Organon – Wikipédia, a enciclopédia livre

 Nota: Não confundir com Órganon.

Organon (do grego, ὄργανον) é o nome tradicionalmente dado ao conjunto das obras sobre lógica de Aristóteles. Significa "instrumento" ou “ferramenta” porque os peripatéticos consideravam que a lógica era um instrumento da filosofia e, a partir daí, passaram a designar o conjunto de textos de Aristóteles a esse respeito. Com essa denominação, os peripatéticos da Antiguidade Tardia marcavam uma diferença com relação aos estoicos, que por sua vez tomavam a lógica como uma parte da filosofia.

O Órganon abre o Corpus aristotelicum e é composto pelos livros: Categorias, Da Interpretação, Analíticos Anteriores, Analíticos Posteriores, Tópicos e Refutações Sofísticas.

O próprio Aristóteles não designou que esses livros formassem um conjunto, muito menos deu um título único que os englobasse, mas essa tradição tem suas bases na antiguidade.
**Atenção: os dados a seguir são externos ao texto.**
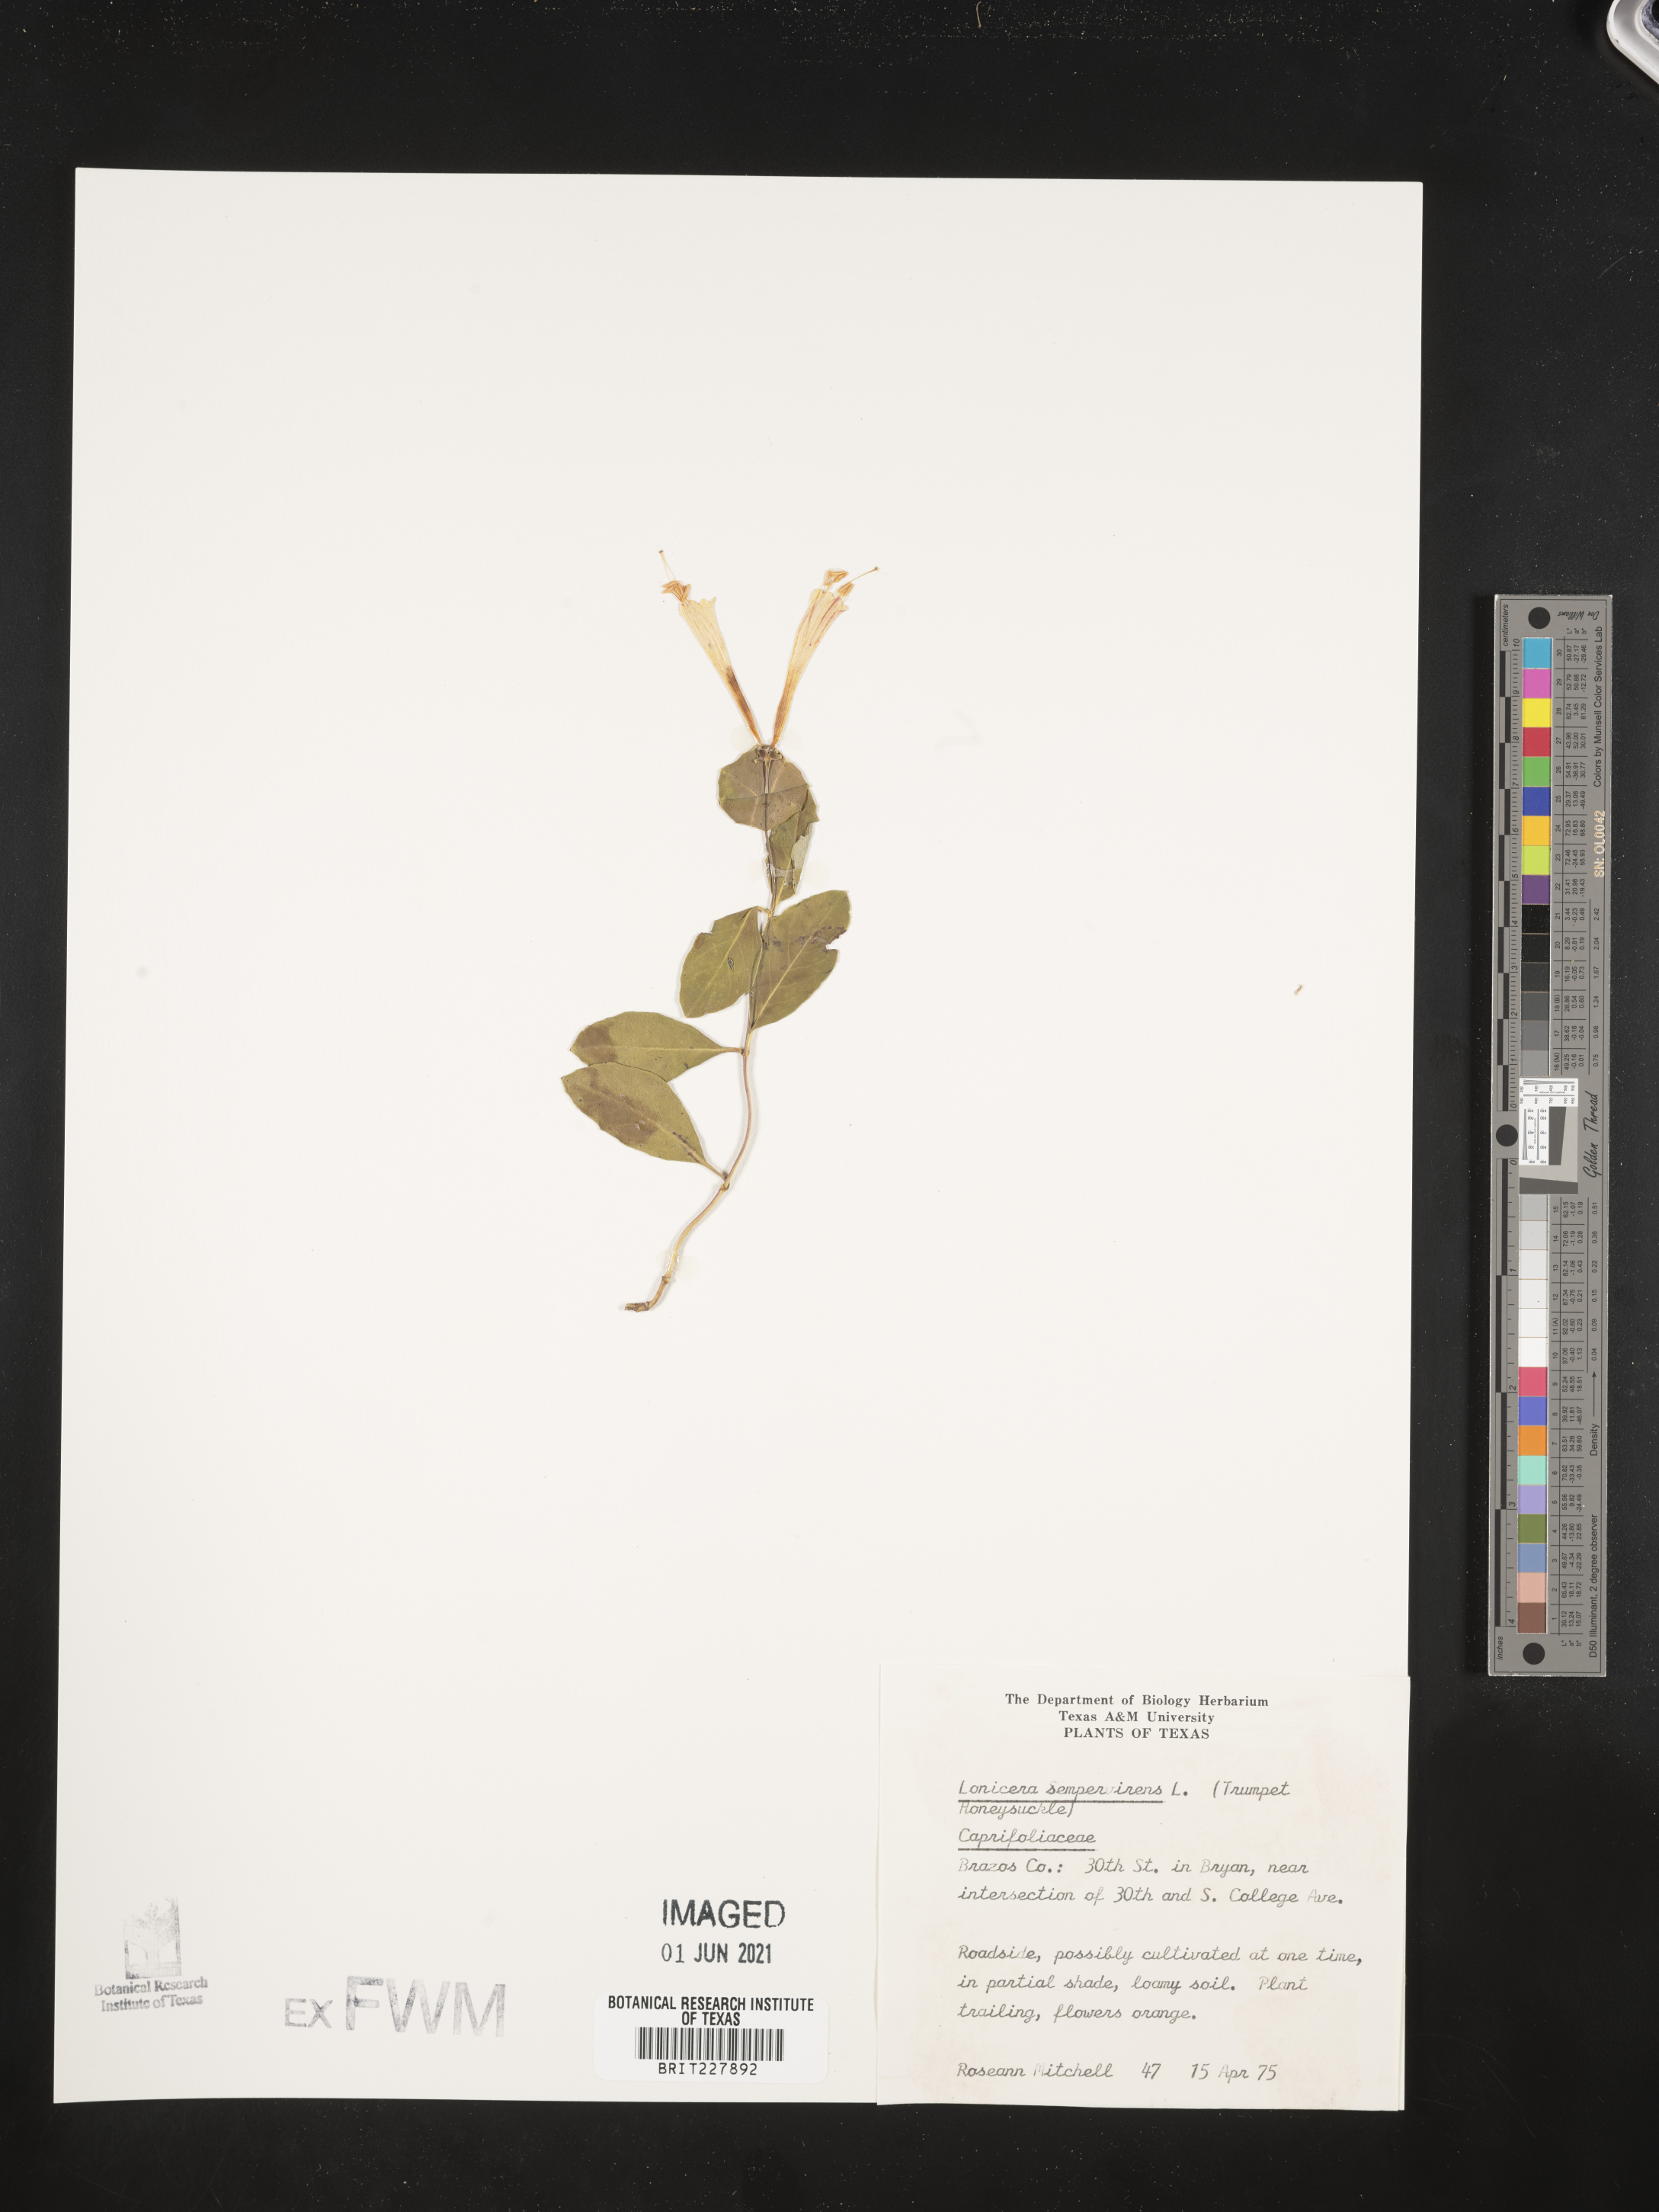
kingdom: Plantae
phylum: Tracheophyta
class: Magnoliopsida
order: Dipsacales
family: Caprifoliaceae
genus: Lonicera
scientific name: Lonicera sempervirens
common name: Coral honeysuckle
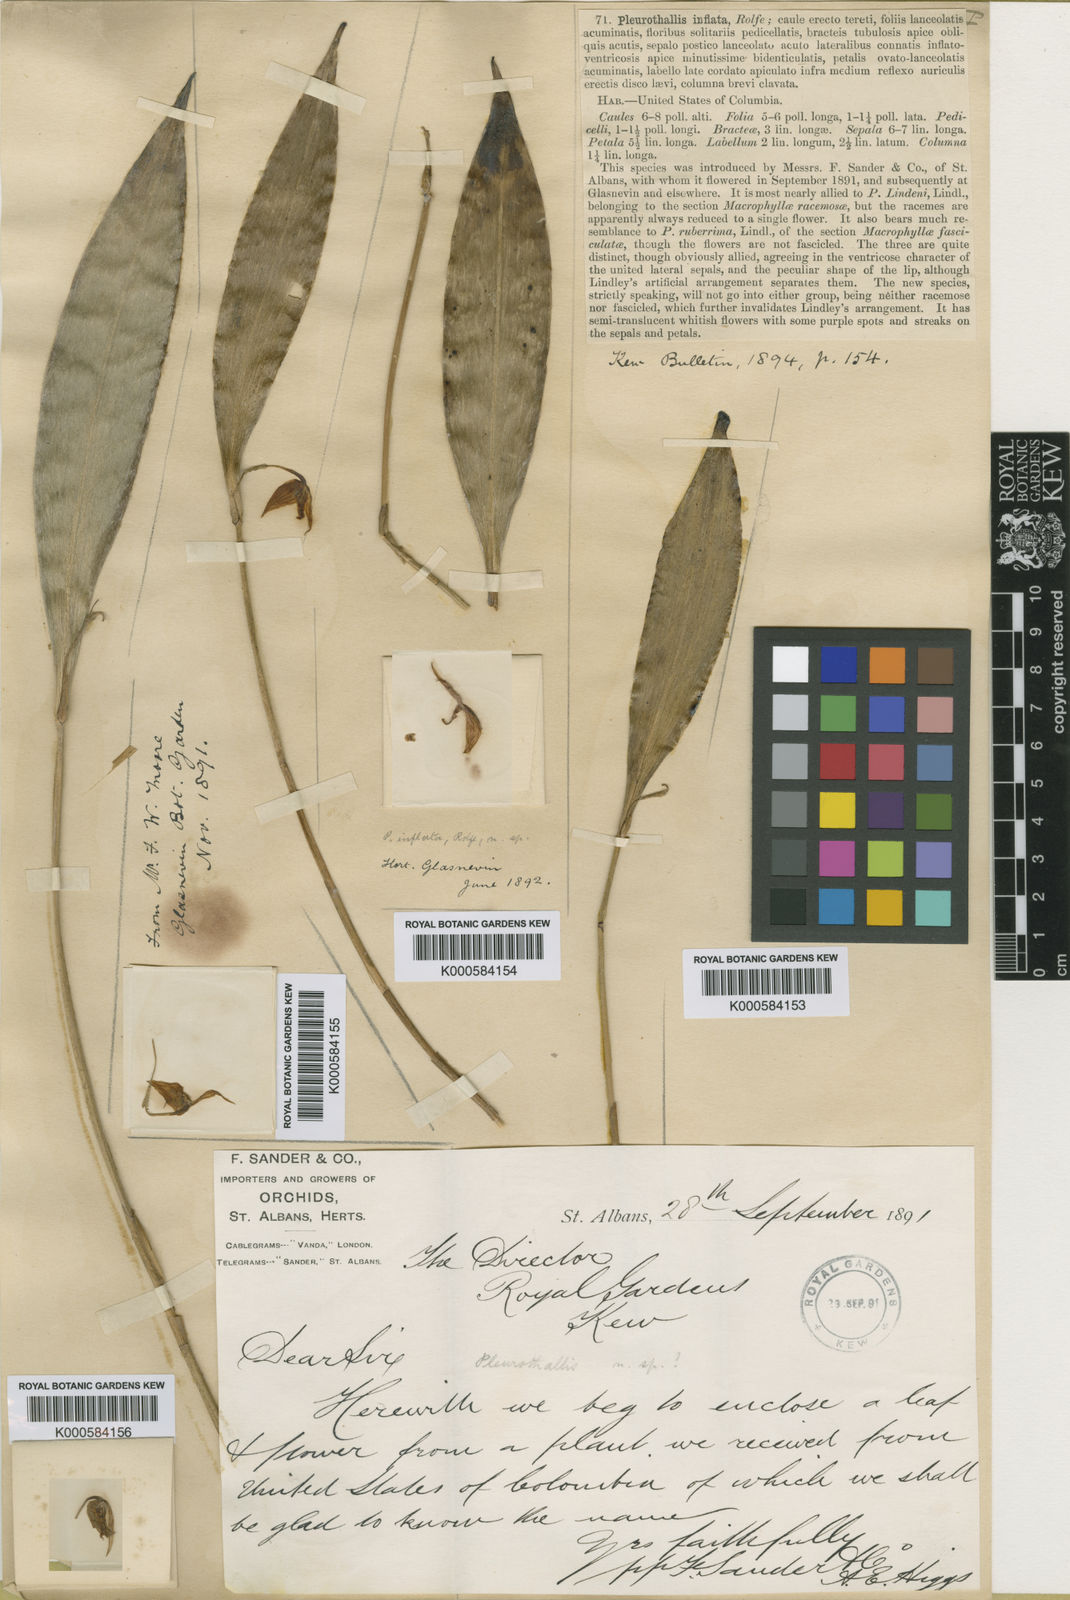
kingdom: Plantae
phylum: Tracheophyta
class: Liliopsida
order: Asparagales
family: Orchidaceae
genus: Pleurothallis
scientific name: Pleurothallis inflata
Justamente por ocupar a primeira posição na leitura das obras de Aristóteles, o conjunto recebeu mais atenção que todo o resto das suas obras, sendo proporcionalmente mais reproduzida e comentada que as demais.

Composição e Ordem Interna[editar | editar código-fonte]

Atualmente, as seguintes obras de Aristóteles compõem o Órganon, nesta ordem. Vai ao lado a ideia que normalmente se tem da obra:

  1. Categorias: tratado sobre os termos tomados individualmente (por exemplo, “homem”, “branco”);
  2. Da Interpretação (mais conhecido pelo título latino De Interpretatione): tratado sobre os enunciados (p.ex.: “homem é branco”);
  3. Analíticos anteriores (também chamados de Primeiros Analíticos), em 2 livros: tratado sobre o raciocínio (em grego, συλλογισμός, silogismo, também traduzido por “dedução”. Exemplo de silogismo: “Todo animal é mortal”, “Todo homem é animal”, logo “Todo homem é mortal”);
  4. Analíticos posteriores (também chamados de Segundos Analíticos), em 2 livros: tratado do raciocínio científico (ou demonstração ou silogismo demonstrativo);
  5. Tópicos, em 8 livros: manual para debates de opiniões aceitas pela sociedade (silogismo dialético);
  6. Elencos Sofísticos (também conhecidos como Refutações Sofísticas): manual para perceber erros argumentativos e solucioná-los.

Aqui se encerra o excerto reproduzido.